Em duas moradias, uma das quais geminada, fica instalado o pessoal técnico com família; numa casa com quatro quartos, o pessoal técnico sem família. Anexo a esta casa existe um centro cívico, que serve de cantina e centro de reunião.
Prevê-se a construção de outra casa para habitação do pessoal auxiliar assalariado na província da Guiné. Para os trabalhadores da fazenda construíram-se várias casas de madeira e querentim rebocado, com cobertura de alumínio, uma cozinha, um refeitório e instalações sanitárias.
A rede de abastecimento de água consta de um poço, cisterna e central elevatória; dois reservatórios de água; uma estação de tratamento de água; e tubagem de condução e distribuição”
.

Seguramente que este mundo aqui versado desapareceu, terá deixado vestígios. Bom seria que quem passou por Fá e captou imagens as publique aqui, são naturalmente posteriores a 1962. Recordo que este Boletim Geral do Ultramar n.º 443 de maio de 1962, está disponível no site, todas as imagens que acompanham a descrição destes projetos também ali aparecem. Resta saber o que é que as autoridades da Guiné-Bissau fizeram deste projeto ou que reutilização deram à Fazenda de Fá. Talvez o Patrício Ribeiro nos possa ajudar…

Fá Mandinga
Imagem retirada de http://trip-suggest.com/guinea-bissau/guinea-bissau-general/fa-mandinga/

Adriano Moreira faz a sua primeira visita à Guiné, vem de Angola, foi muito bem acolhido em Mansoa e Nhacra. Voltará à Guiné em 1962, então sim, uma viagem um pouco mais demorada, a luta armada estará para breve. Imagem extraída do Boletim Geral do Ultramar

Os meandros do Geba, imagem magnificamente captada pelo confrade Humberto Reis, usei-a com enorme satisfação num dos meus livros.
____________

Nota do editor

3 comentários:

Cherno Baldé disse...

Caros amigos,

O edificio que se vé na imagem deste Poste é o dos antigos correios em Bafata e nao Fa-mandinga como diz a legenda e encontra-se situado logo a seguir aos escritorios da administraçao regional e um pouco antes do restaurante da transmontana.

Cherno Baldé

Valdemar Silva disse...

Boa tarde, Cherno Baldé.
Realmente, este edifício é o dos antigos correios de Bafatá, como se pode ver, em maior plano, numa fotografia do Patrício Ribeiro de Maio 2016. Em Fá Mandinga não havia destes edifícios.
A propósito de Bafatá, ontem tive que ir ao Posto de Saúde tratar da renovação do receituário de oxigénio e como o meu médico de família estava ausente fui encaminhado para outro médico.
No caso foi uma jovem médica e de nome Ansaro Baldé.
Pelo apelido Baldé a senhora doutora é com certeza natural da Guiné? Perguntei-lhe.
Sim, respondeu-me.
Por acaso não é da família do Cherno Baldé, que é economista, engenheiro, professor e antropólogo, natural de Fanjoquito, andou no Liceu de Bafatá, agora deve ter 60 anos e vive em Bissau?
Não sei, Baldés há muitos é como cá os Silvas. Tenho alguns parentes em Bafatá, mas eu nasci em Bolama, respondeu-me ela.
Depois, falamos do declínio de Bafatá e da minha doença.
O mundo é pequeno, quem diria que passados 50 anos haveria de ser consultado por uma médica natural da Guiné e de apelide Baldé, como o de muitos soldados do meu Pelotão.
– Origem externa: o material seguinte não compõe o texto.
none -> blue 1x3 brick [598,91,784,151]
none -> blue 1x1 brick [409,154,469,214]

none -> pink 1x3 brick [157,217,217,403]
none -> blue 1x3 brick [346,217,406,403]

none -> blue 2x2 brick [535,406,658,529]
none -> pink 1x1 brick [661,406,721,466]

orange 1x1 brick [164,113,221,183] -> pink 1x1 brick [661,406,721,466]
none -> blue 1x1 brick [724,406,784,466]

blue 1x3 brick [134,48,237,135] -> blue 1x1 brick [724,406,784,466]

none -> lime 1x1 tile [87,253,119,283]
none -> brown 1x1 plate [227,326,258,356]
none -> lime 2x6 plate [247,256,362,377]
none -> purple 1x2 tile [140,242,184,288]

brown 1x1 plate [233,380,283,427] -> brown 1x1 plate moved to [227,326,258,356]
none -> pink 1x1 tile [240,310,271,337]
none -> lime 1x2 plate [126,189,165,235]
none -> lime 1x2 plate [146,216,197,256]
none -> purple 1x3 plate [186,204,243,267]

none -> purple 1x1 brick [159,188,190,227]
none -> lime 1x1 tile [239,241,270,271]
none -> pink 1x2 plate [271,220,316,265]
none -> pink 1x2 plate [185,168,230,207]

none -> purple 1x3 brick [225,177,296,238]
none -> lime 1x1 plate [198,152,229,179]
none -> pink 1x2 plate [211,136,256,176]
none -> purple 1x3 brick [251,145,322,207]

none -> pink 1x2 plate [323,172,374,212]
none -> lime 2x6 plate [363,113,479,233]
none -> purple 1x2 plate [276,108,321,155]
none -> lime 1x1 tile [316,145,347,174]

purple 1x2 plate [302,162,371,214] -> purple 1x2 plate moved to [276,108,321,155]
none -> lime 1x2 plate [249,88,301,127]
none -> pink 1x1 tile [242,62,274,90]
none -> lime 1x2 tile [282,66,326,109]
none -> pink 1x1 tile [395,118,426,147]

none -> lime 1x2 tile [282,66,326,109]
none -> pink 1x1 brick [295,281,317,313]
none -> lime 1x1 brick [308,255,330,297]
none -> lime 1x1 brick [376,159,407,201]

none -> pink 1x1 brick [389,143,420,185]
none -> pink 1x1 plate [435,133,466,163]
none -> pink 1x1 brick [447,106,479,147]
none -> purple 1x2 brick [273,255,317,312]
Abraço, saúde da boa e cuidado com este 'co(n)vid ado surpresa'.
Valdemar Queiroz

Cherno AB disse...

Grande Valdemar,

Concerteza que se trata de uma sobrinha, pois ao contrário do que pode suceder com os Silva em Portugal com uma história mais antiga de assentamento e de integração, os Baldé's da África Ocidental (Senegâmbia), nomeadamente na Guiné-Bissau, são todos aparentados e basta um pequeno retrocesso no passado para se reencontrarem. Da próxima vez, pergunta-lhe pela origem (aldeia, sector administrativo, região e/ou regulado) dos seus pais e os respectivos nomes para que possa identificá-la melhor. Se fosse Aissatu poderia ser mais dificil porque mais abrangente, mas Ansaro é Fulacunda (Gabunkê) do mesmo ramo fula que o meu, de modo que podemos ser mais próximos do que ela pode imaginar.

É bem provável que seja filha de um antigo combatente do lado português que escolheu viver em Portugal depois de uma longa travessia do deserto após a independência.